Les diplômés du supérieur en sciences, en production, informatique ou santé obtiennent des débuts de carrière favorables. En tête de liste, on retrouve les diplômés d’école d’ingénieurs ou de commerce qui gagnent un salaire médian supérieur à 2300 euros, contre un salaire médian de l’ensemble de la population totale de 1380 euros (base 2009).

Enfin, le taux de chômage est quasiment nul (2%) pour les candidats titulaires de doctorats en médecine ou pharmacie. Ils bénéficient d’un salaire médian au cours des dix premières années de la vie active de 2570 euros.
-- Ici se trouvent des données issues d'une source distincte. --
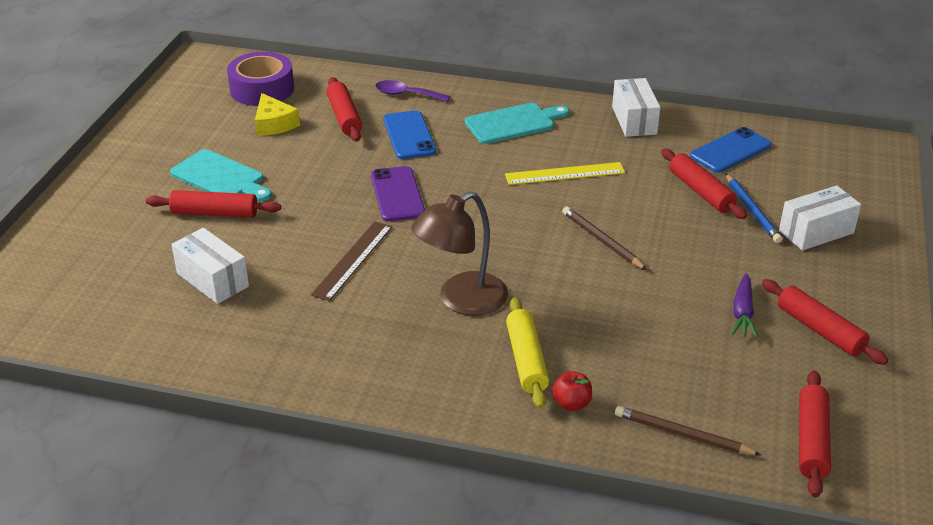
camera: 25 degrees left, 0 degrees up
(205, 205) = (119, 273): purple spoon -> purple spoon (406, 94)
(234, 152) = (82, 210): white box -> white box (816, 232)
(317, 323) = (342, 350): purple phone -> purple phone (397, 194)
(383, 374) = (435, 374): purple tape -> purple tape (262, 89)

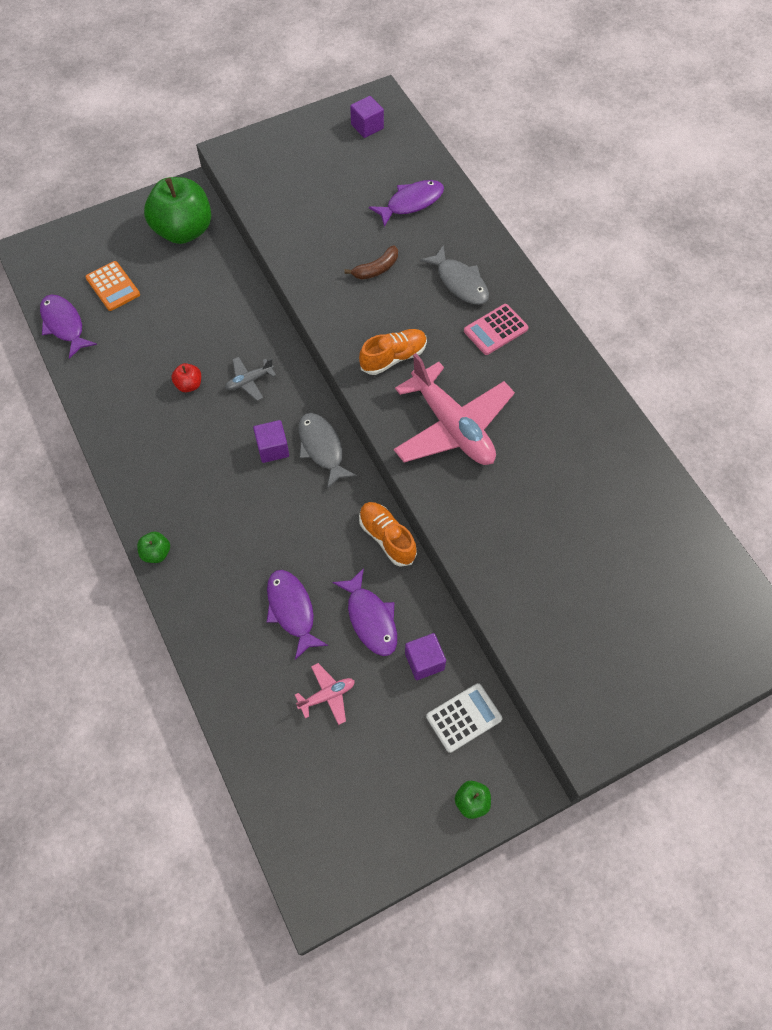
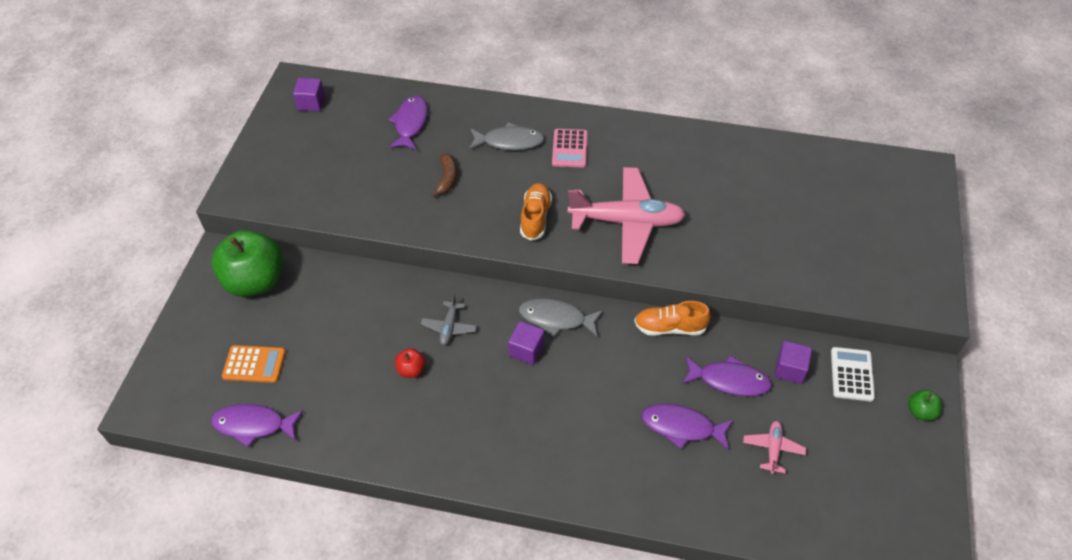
camera: 50 degrees left, 10 degrees down
(156, 553) = (550, 491): green apple -> none

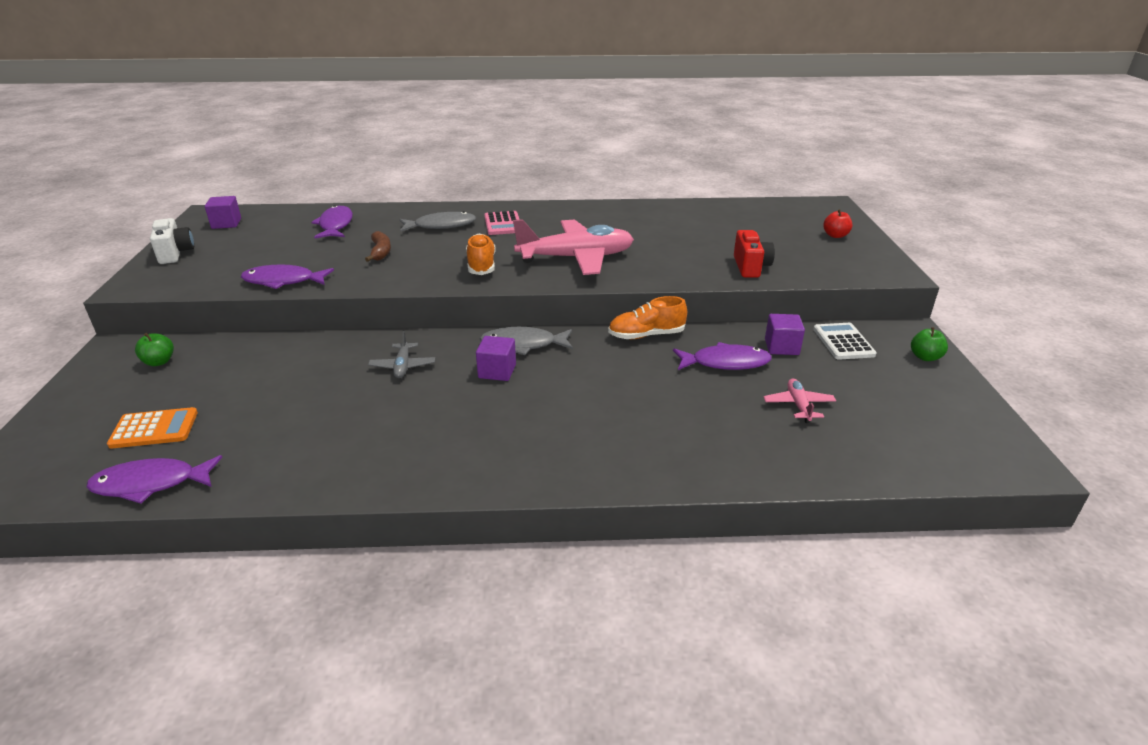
camera: 15 degrees left, 20 degrees down
(255, 281) = (159, 362): green apple -> green apple, size x0.42
(267, 148) = (175, 253): none -> white camera
(411, 370) = (362, 405): red apple -> red apple (835, 235)
(682, 427) = (693, 404): purple fish -> purple fish (283, 281)
(792, 268) = (750, 267): none -> red camera

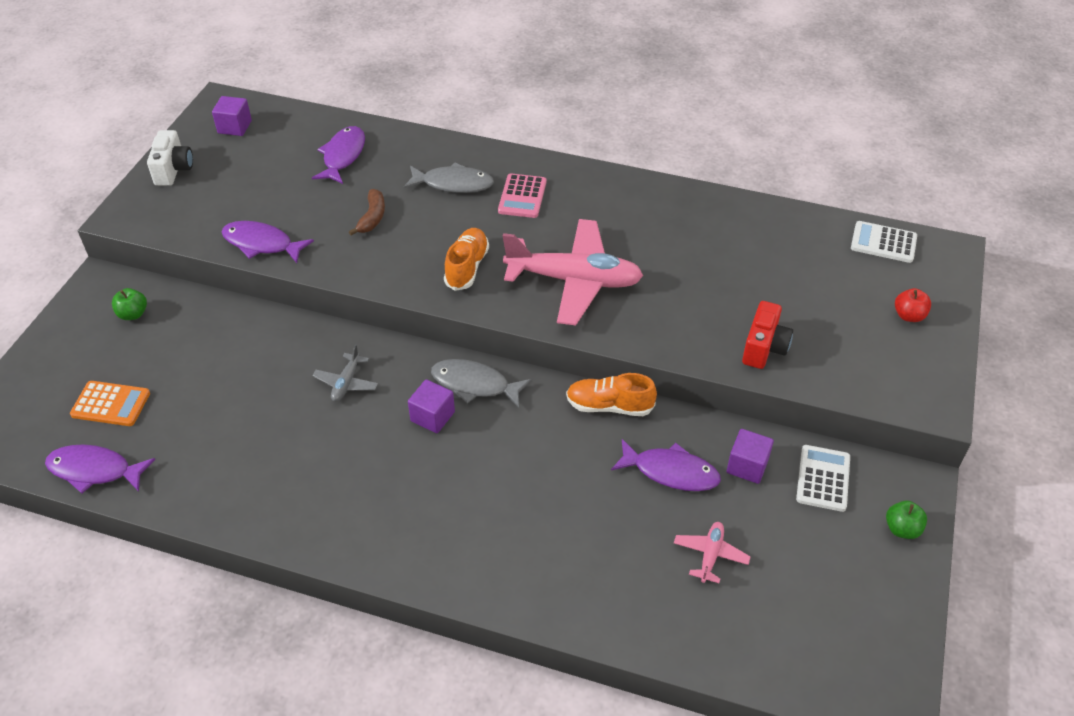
camera: 20 degrees right, 15 degrees up
(785, 207) = (883, 243): none -> white calculator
Des besoins dans le tertiaire

Cependant toutes les entreprises n’ont pas exclusivement besoin de diplômés. Les emplois à pourvoir ne requièrent pas tous des formations longues ou très spécifiques. Mais l’obstacle vient alors pour beaucoup du coût du salaire minimum qui expose davantage les non-qualifiés au risque de chômage. Car la France affiche le salaire minimum le plus élevé au monde indiquent Sylvain Catherine (HEC Paris), Augustin Landier (Ecole d’économie de Toulouse) et David Thesmar (HEC Paris) dans l’étude Marché du travail, la grande fracture, publiée en février 2015 par l’Institut Montaigne.

Dans les PME, près d’un quart des salariés sont non-diplômés ou titulaires d’un certificat d’études (CEP). Rappelons que ce sont les petites et moyennes structures qui embauchent en France. Ces entreprises décident de recruter un candidat uniquement si celui-ci leur rapporte plus que qu’il ne leur coûte. En termes plus économiques, il faut que le salaire corresponde à la productivité du salarié. Nombreux sont ceux qui réclament un allègement des charges sociales patronales pour accroître le degré d’employabilité des salariés sans qualification.

D’autant que le secteur tertiaire, consommateur d’emplois de services non qualifiés, pourrait offrir des débouchés nombreux. Pour les auteurs de la note de l’Institut Montaigne, il faut diminuer le coût du travail des salariés non-diplômés. Et d’ajouter, « plus de la moitié de notre chômage serait éliminée si nous avions le même nombre d’emplois par tête dans l’hôtellerie-restauration et le commerce que les Etats-Unis. Si la France pouvait créer autant d’emplois par tête dans l’éducation et la santé que les Etats-Unis, cela induirait la création de plus de 500 000 emplois. »

Réformer le salaire minimum

Selon le tout récent prix Nobel français d’économie, Jean Tirole (Ecole d’économie de Toulouse) , « il y a un certain consensus dans le monde pour dire que le système français est une machine à fabriquer le chômage et l’exclusion. A force de trop protéger, on ne protège plus personne ».

Le niveau du SMIC constitue un frein pour les entreprises qui souhaitent embaucher des candidats sans formation. Aussi pour permettre à ceux-ci d’accéder plus facilement à l’emploi, nombreux sont ceux qui prônent une réforme du salaire minimum, en écartant les questions idéologiques, pour se concentrer uniquement sur des objectifs concrets de réduction du chômage.

La première piste  évoquée concerne le SMIC jeunes. Les 15-29 ans étant la classe d’âge à avoir le plus de mal à intégrer le marché de l’emploi, la mise en place d’un salaire minimum spécifique, incluant des allègements de charges, pourrait permettre de les rendre plus attractifs à l’embauche. Ensuite, le coût de la vie variant d’une région à une autre, ne serait-il pas plus efficace d’envisager une régionalisation du SMIC ? Enfin, pour que le frein que constitue le manque de qualification ne reste pas un handicap tout au long de la vie active, il faudrait développer la formation professionnelle pour les salariés payés au SMIC.  Mais, cette dernière solution s’inscrit sur le long terme.